Mr. Biden has pledged not to raise taxes on people earning less than $400,000 a year. The budget, though, assumes that tax cuts passed by Republicans in 2017 would expire as scheduled at the end of 2025, which would raise taxes on most Americans. On Friday, Biden administration officials said the president would work with Congress before 2025 to ensure people earning less than $400,000 would not face a tax increase.
The budget is both a collection of Mr. Biden’s ambitious economic proposals from his first months in the White House and, on multiple fronts, a repudiation of his predecessor, Donald J. Trump. Where Mr. Trump’s budgets pushed tax cuts, future spending reductions and unfulfilled promises of sustained, accelerated economic growth, Mr. Biden’s promises the dawn of an era of federal taxation and spending previously unseen in the United States outside of times of war or pandemic.
Where Mr. Trump sought to slash more than $1 trillion in federal spending on Medicaid and Obamacare, and rein in spending on Medicare, Mr. Biden’s budget proposes an additional half-trillion in spending for home health workers and federal subsidies for low- and middle-income Americans to buy health insurance.
And while Mr. Trump sought to pull back from government action on climate change, Mr.
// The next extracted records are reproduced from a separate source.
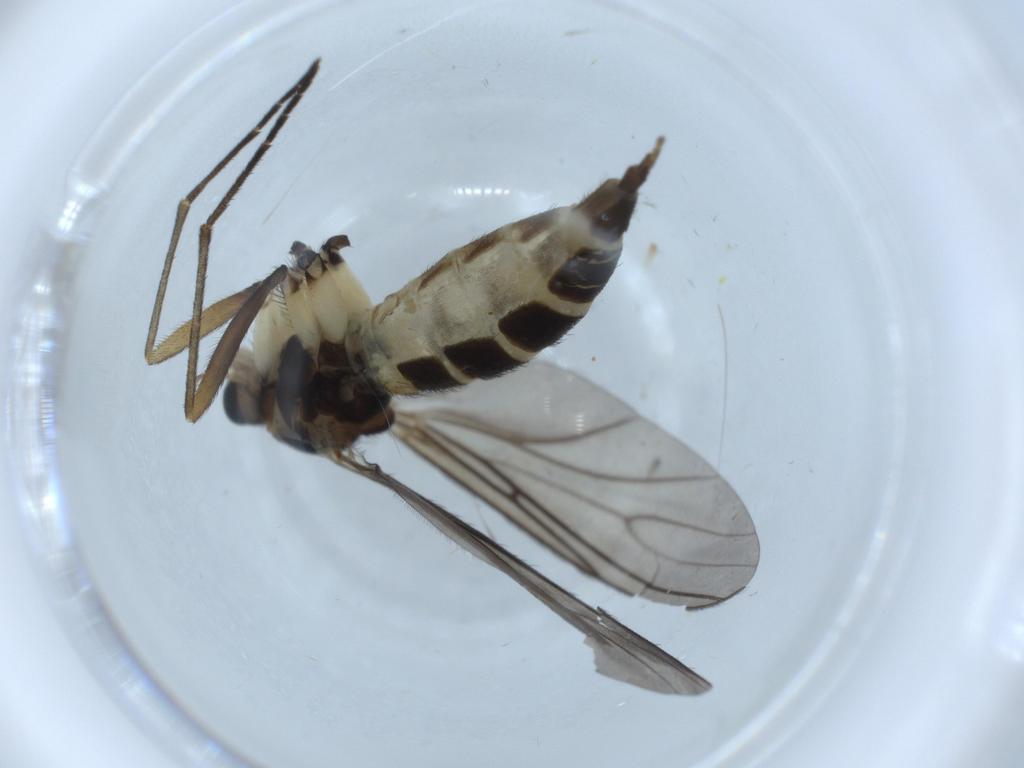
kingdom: Animalia
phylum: Arthropoda
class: Insecta
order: Diptera
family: Sciaridae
Biden proposes about $1 trillion on climate-related initiatives, including infrastructure improvements meant to power the nation’s transition to an economy powered less by fossil fuels and more by lower-emission energy sources.
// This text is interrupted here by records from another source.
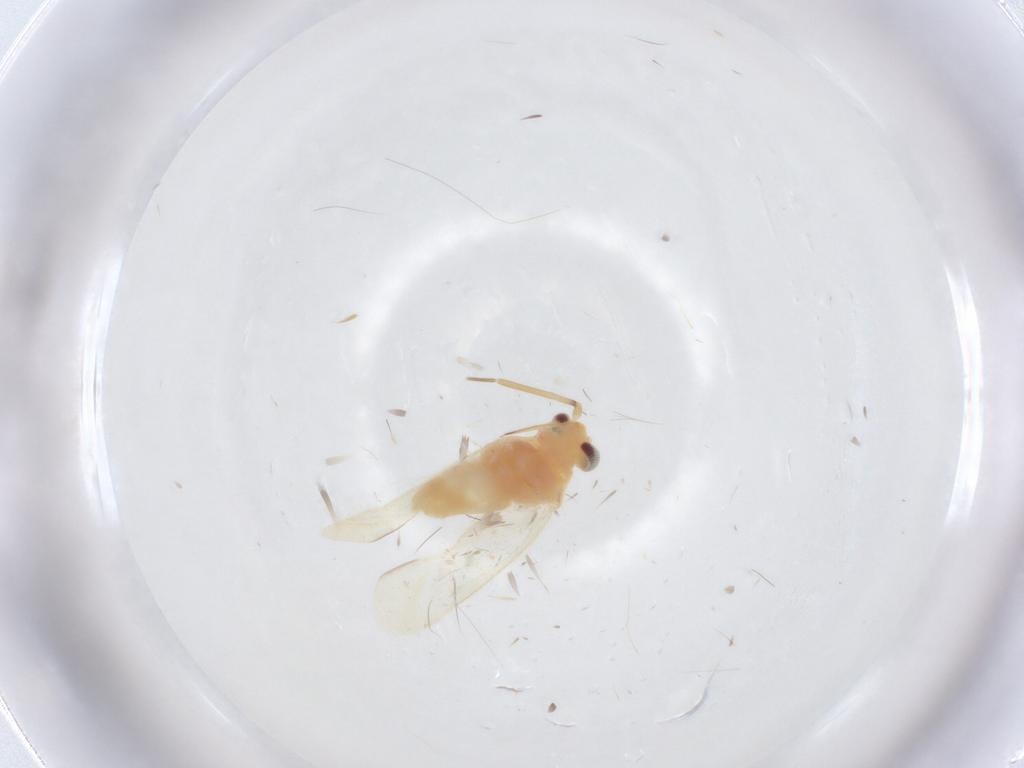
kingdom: Animalia
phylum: Arthropoda
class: Insecta
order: Hemiptera
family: Miridae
Mr. Biden also seeks to expand the government safety net in an effort to help Americans — particularly women of all races and men of color — work and earn more, rather than relying on corporate America to funnel higher wages to workers.
The budget reflected investments in the middle class “and the pathways to the middle class,” the acting director of the White House budget office, Shalanda Young, told reporters.
Congress will decide how much, if any, of Mr. Biden’s proposals to write into law. The president has a narrow window of opportunity to push them through. Democrats control the House and the Senate by slim margins. Republicans have balked at Mr. Biden’s plans to raise taxes on high earners and corporations and at much of his spending agenda, though some Senate Republicans are negotiating with the president over a potential deal to invest in physical infrastructure, like roads and bridges.